WHAT YOU HAVE TO DO:
Nothing but a verbatim copy of the data, minus the images, should be returned.

Items listed in a dataset:
- - -

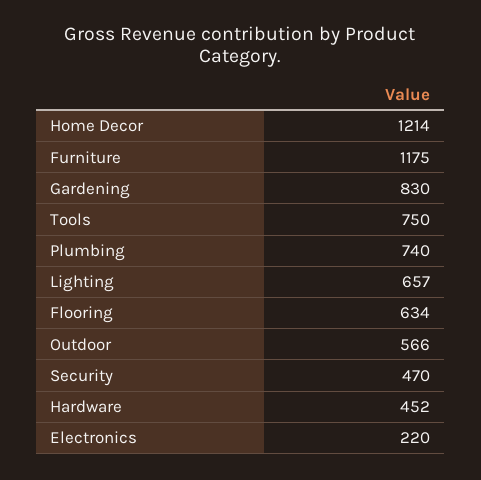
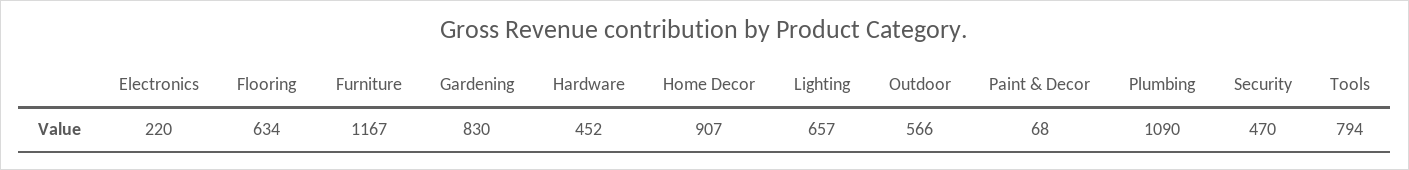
  {
-   "Home Decor": 1214,
+   "Home Decor": 907,
-   "Furniture": 1175,
+   "Furniture": 1167,
    "Gardening": 830,
-   "Tools": 750,
+   "Tools": 794,
-   "Plumbing": 740,
+   "Plumbing": 1090,
    "Lighting": 657,
    "Flooring": 634,
    "Outdoor": 566,
    "Security": 470,
    "Hardware": 452,
-   "Electronics": 220
+   "Electronics": 220,
+   "Paint & Decor": 68
  }

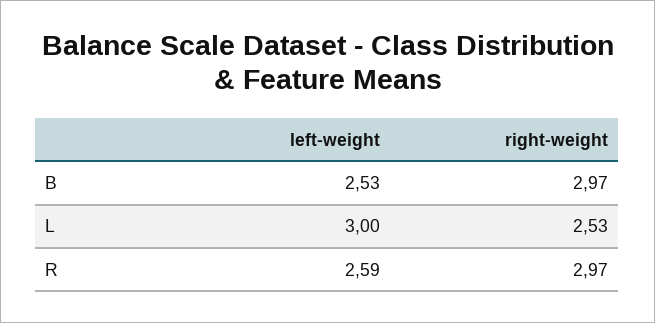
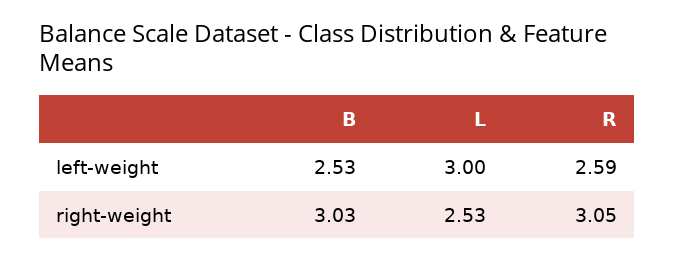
  {
    "left-weight": {
      "B": 2.53,
      "L": 3,
      "R": 2.59
    },
    "right-weight": {
-     "B": 2.97,
+     "B": 3.03,
      "L": 2.53,
-     "R": 2.97
+     "R": 3.05
    }
  }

- - -

ANSWER SECTION:
  {
-   "Home Decor": 1214,
+   "Home Decor": 907,
-   "Furniture": 1175,
+   "Furniture": 1167,
    "Gardening": 830,
-   "Tools": 750,
+   "Tools": 794,
-   "Plumbing": 740,
+   "Plumbing": 1090,
    "Lighting": 657,
    "Flooring": 634,
    "Outdoor": 566,
    "Security": 470,
    "Hardware": 452,
-   "Electronics": 220
+   "Electronics": 220,
+   "Paint & Decor": 68
  }

  {
    "left-weight": {
      "B": 2.53,
      "L": 3,
      "R": 2.59
    },
    "right-weight": {
-     "B": 2.97,
+     "B": 3.03,
      "L": 2.53,
-     "R": 2.97
+     "R": 3.05
    }
  }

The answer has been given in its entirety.